Un ataque de angustia
Aguardaba los resultados de una radiografía de tórax que me acababan de hacer, cuando tropecé en la última página del periódico con esta foto. Como suelo ponerme en lo peor, había decidido ya que estaba muerto y no esperaba del médico otra cosa que el certificado de defunción. No estaba dispuesto a abandonar la consulta sin ese certificado porque sé lo que es presentarse en Hacienda sin el carné de identidad. Y es que yo no creo que la muerte sea un túnel de luz ni nada de eso, sino un laberinto de pasillos con muchos negociados y con ascensores para las plantas pares y para las impares, como los del Ministerio de Hacienda. En cuanto a las ventanillas del más allá, tampoco creo que estén para solucionarte la vida (la muerte, en este caso), sino para señalarte tus carencias: le faltan tres pólizas; se ha equivocado de impreso; esa gestión se hace los lunes; tiene que venir con su esposa (esto último se lo dijeron hace poco a un viudo reciente, que me lo contó entre lágrimas)... Si pensaban que me iban a hacer volver a por el certificado de defunción estaban listos.
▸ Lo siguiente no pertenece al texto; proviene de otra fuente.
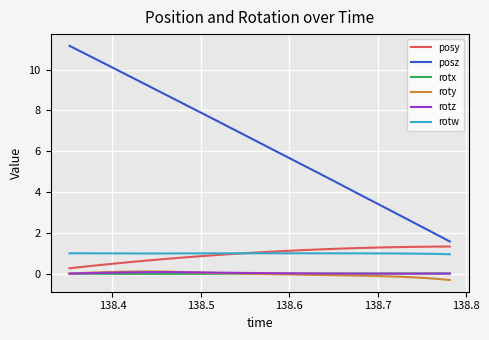

Which series has the largest range (max minus min)?

posz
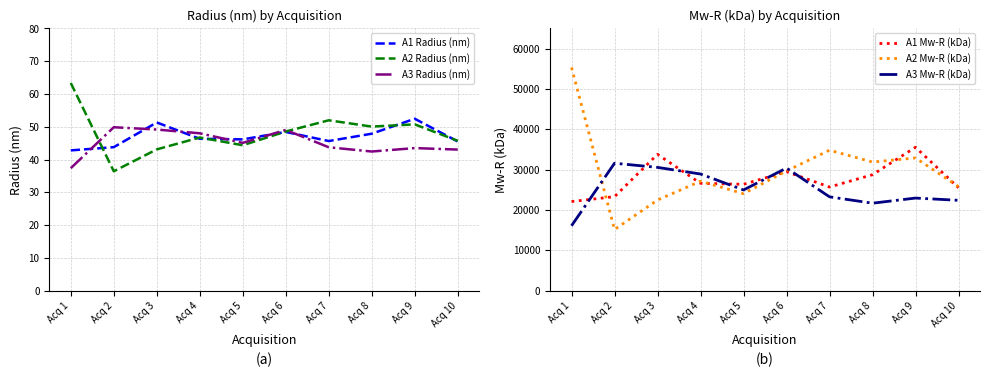

Reading left to right, transcribe all the data shown in this chart.

A1 Radius (nm): 42.8	43.8	51.3	46.3	46.1	48.4	45.6	47.9	52.4	45.5
A2 Radius (nm): 63.3	36.4	43.1	46.7	44.4	48.5	52.0	50.0	50.7	45.7
A3 Radius (nm): 37.4	49.9	49.1	48.0	45.1	49.0	43.7	42.4	43.5	43.0
A1 Mw-R (kDa): 22082.0	23292.0	33780.0	26594.0	26357.0	29482.0	25678.0	28730.0	35542.0	25502.0
A2 Mw-R (kDa): 55321.0	15141.0	22457.0	27122.0	24028.0	29678.0	34807.0	31871.0	32889.0	25778.0
A3 Mw-R (kDa): 16071.0	31578.0	30548.0	28905.0	24951.0	30385.0	23247.0	21668.0	22942.0	22383.0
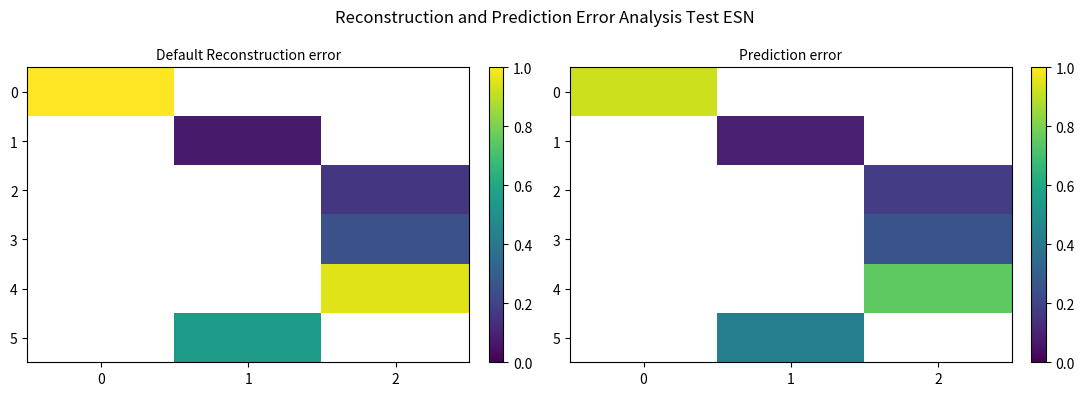

Is the value of 1 at 1 greater than the value of 4 at 2?

No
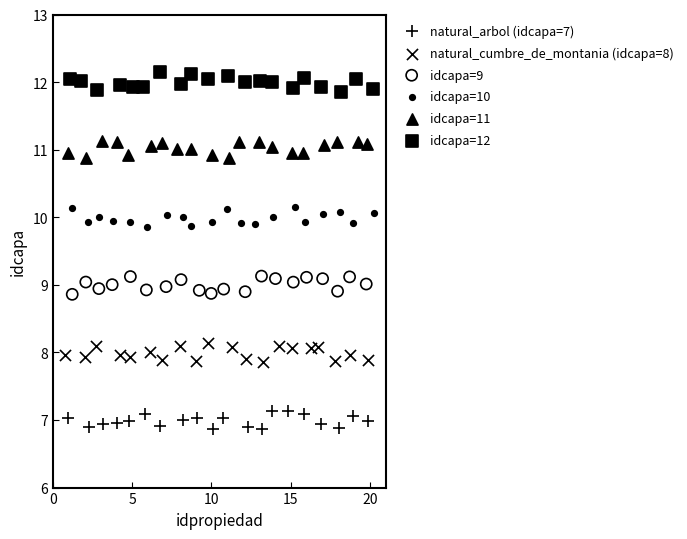

Which series contains the highest Y value?

idcapa=12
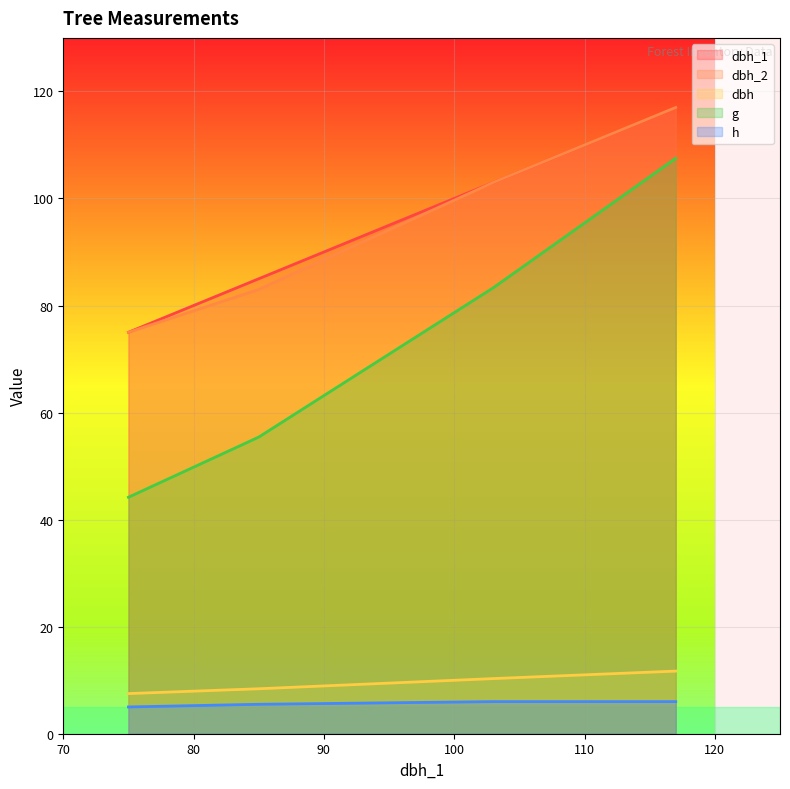

What is the sum of all dbh_2 values?

378.0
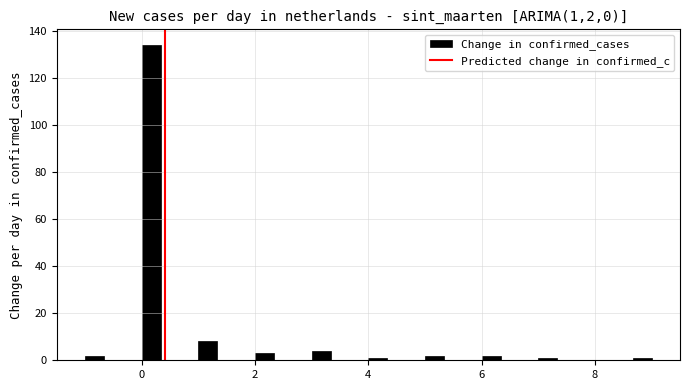

Around what value on the x-axis is the tallest bar? Give the approximate position of its centre, as read against the axis.

0.2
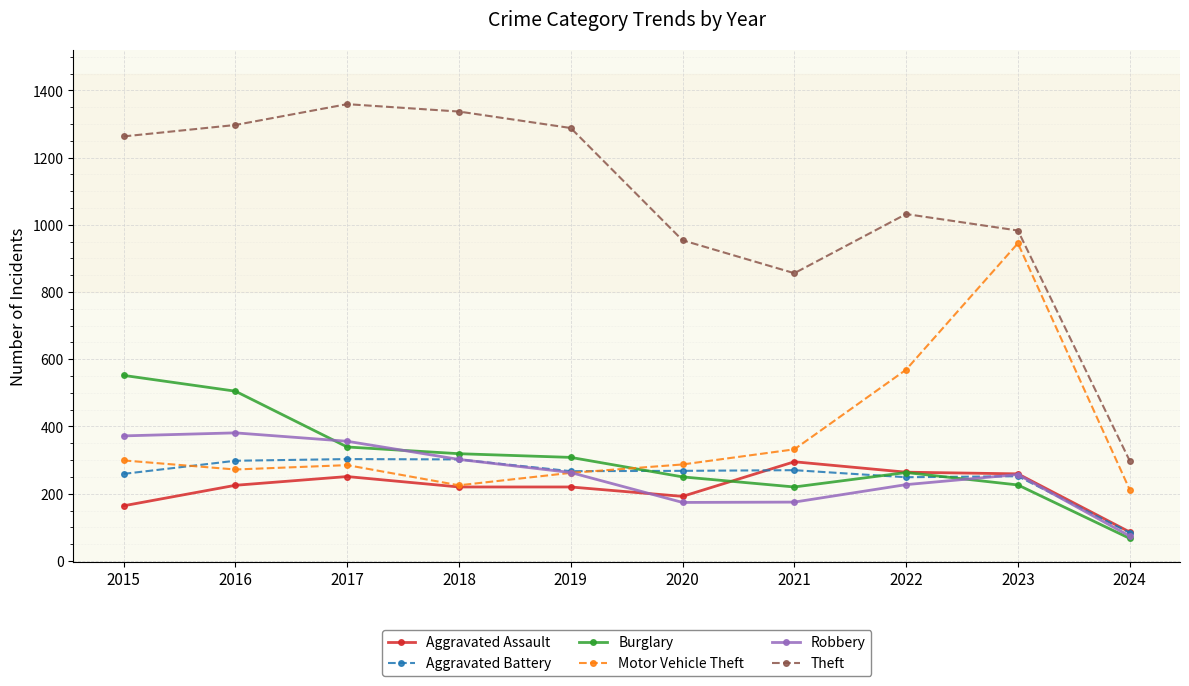

Does the chart have visible grid lines?

Yes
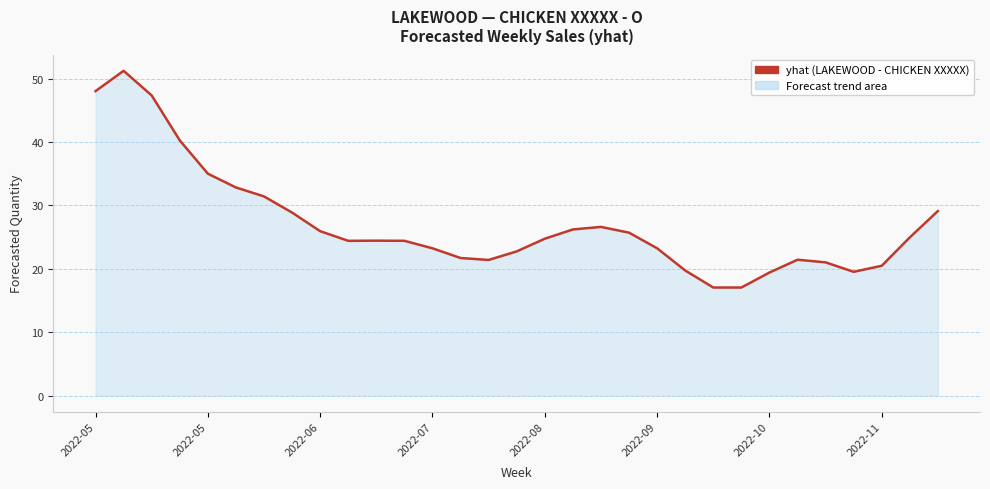

What is the difference between the maximum and minimum values?

34.2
Mientras daba vueltas a estas ideas enfermizas, leía la crónica que acompañaba a la foto. La pieza procedía de una exposición itinerante llamada Mundos corporales, que se había paseado con enorme éxito por Alemania, Japón, Ruino Unido y Bélgica entre otros lugares civilizados. Su atractivo principal residía en el hecho de que los cadáveres o pedazos de cadáveres que la componían eran de verdad. Un tal Gunther von Hagens había encontrado el modo de plastificarlos para quitarles morbidez sin restarles naturalismo. Los cuerpos, según la crónica, procedían de un mercado negro que también traficaba con fetos y despojos en general. A la gente le volvía loca verse por dentro, quizá para confirmar que somos todavía más raros que por fuera. No hay ningún otro ser en la naturaleza que sienta respecto a sí mismo la extrañeza que experimentamos nosotros respecto a nuestros órganos. Da igual que llevemos desde Adán y Eva dentro del mismo cuerpo: por el modo en que lo observan las dos mujeres que aparecen junto al jugador de baloncesto con las gónadas al aire, da la impresión de que acabáramos de estrenarlo.
En esto, me llamaron, así que me levanté lívido y silencioso, como un difunto bien educado, y entré en la consulta. El doctor había colocado la radiografía sobre una pantalla de luz y la observaba con la misma atención con la que las chicas de la fotografía observan al cadáver desollado del balón. Al cabo de una eternidad de cuatro segundos me dijo que no tenía nada. "¿Y este dolor continuo?", pregunté asombrado. "Puede ser angustia", dijo el médico, "pero la angustia no sale en la radiografía".
Abandoné la consulta aliviado, pero también algo decepcionado. Era una suerte continuar vivo, desde luego, aunque ello significara que debía retomar la idea abrasadora de escribir una obra maestra. Estar muerto, por otra parte, tenía sus peligros, sobre todo si caías en las manos de Von Hagens y te convertía en su obra maestra. No quiero ni pensar que me hubiera plastificado con el sistema linfático al aire, en actitud de escribir el Quijote, y de fondo, como decorado, las obras completas de la familia Aznar encuadernadas con mi piel.